Artist Leah Sobsey Finds Inspiration and Documents Natural History in the Forest

Many people have had trouble finding their creativity amidst the prolonged uncertain time of the global pandemic. But what to do when creativity itself is your job and livelihood?

Leah Sobsey is the director of the photography program at the University of North Carolina at Greensboro and a 10-year neighbor to the Duke Forest’s Korstian Division. When the pandemic found her scrambling to facilitate school learning for her twin first graders, she looked to the Forest “to keep her sane” and to keep her creative process going.

She said, “I do some of my best thinking in the woods”. Her nearly daily runs and slow walks through the Korstian Division are akin to forest bathing (aka shinrin yoku), where she takes inspiration from the meditative spaces that the forest environment provides.

The daily inspiration has fed her sanity and her art. A project called “Lumen” (examples below) which stemmed from her walks in Duke Forest in 2020 combined lumen photography and anthotype photography—the former, exposing dark room paper to UV light, and the latter, using plant material itself to create an image. She calls these explorations of plants “cameraless” images, and she sees them more as documentary than art because they not only depict plants but they are made from them. In the process, Sobsey crushed and shredded parts of the plants to make certain colors and then used whole specimens of leaves or fiddlehead ferns, for example, to form the central image by placing them in direct contact with photo sensitive paper.

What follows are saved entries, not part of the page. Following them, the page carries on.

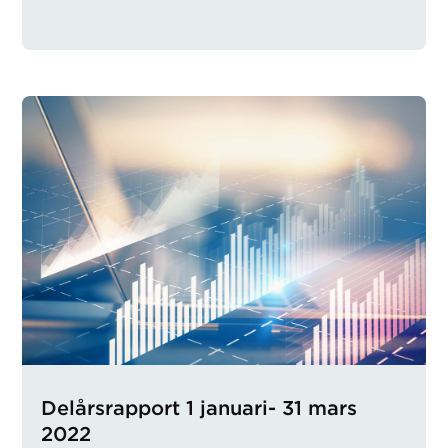
Delårsrapport 1 januari- 31 mars
2022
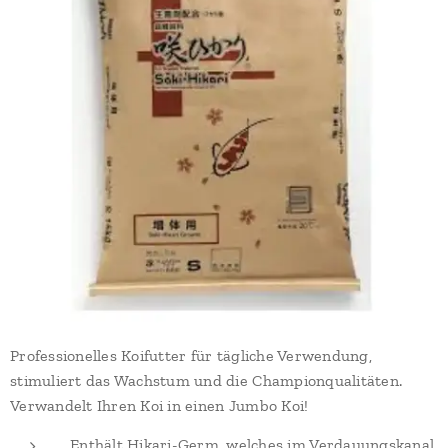
Professionelles Koifutter für tägliche Verwendung,
stimuliert das Wachstum und die Championqualitäten.
Verwandelt Ihren Koi in einen Jumbo Koi!
Enthält Hikari-Germ, welches im Verdauungskanal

Lumen showcases Sobsey’s passion for 19th century photographic processes and herbaria—or collections of preserved specimens of plants. She is currently working with the famed poet Emily Dickinson’s pressed plant collection and also with naturalist par excellence Henry David Thoreau’s meticulously indexed and preserved plant pressings for at least one large-scale exhibit next year. By looking into the direct evidence of the past in these herbaria, her photography work aims to awaken viewers to the tangible realities of climate change.

The Duke Forest is a destination for discovery. Inquiry into the natural world is not limited to science. We hope you find inspiration from Leah’s story, and think of the Forest as a place to influence your thinking and creativity.


Lumen was featured at the Umstead Hotel & Spa Gallery in Cary this Summer and part of series can currently be seen at the Weatherspoon Art Museum at UNC Greensboro.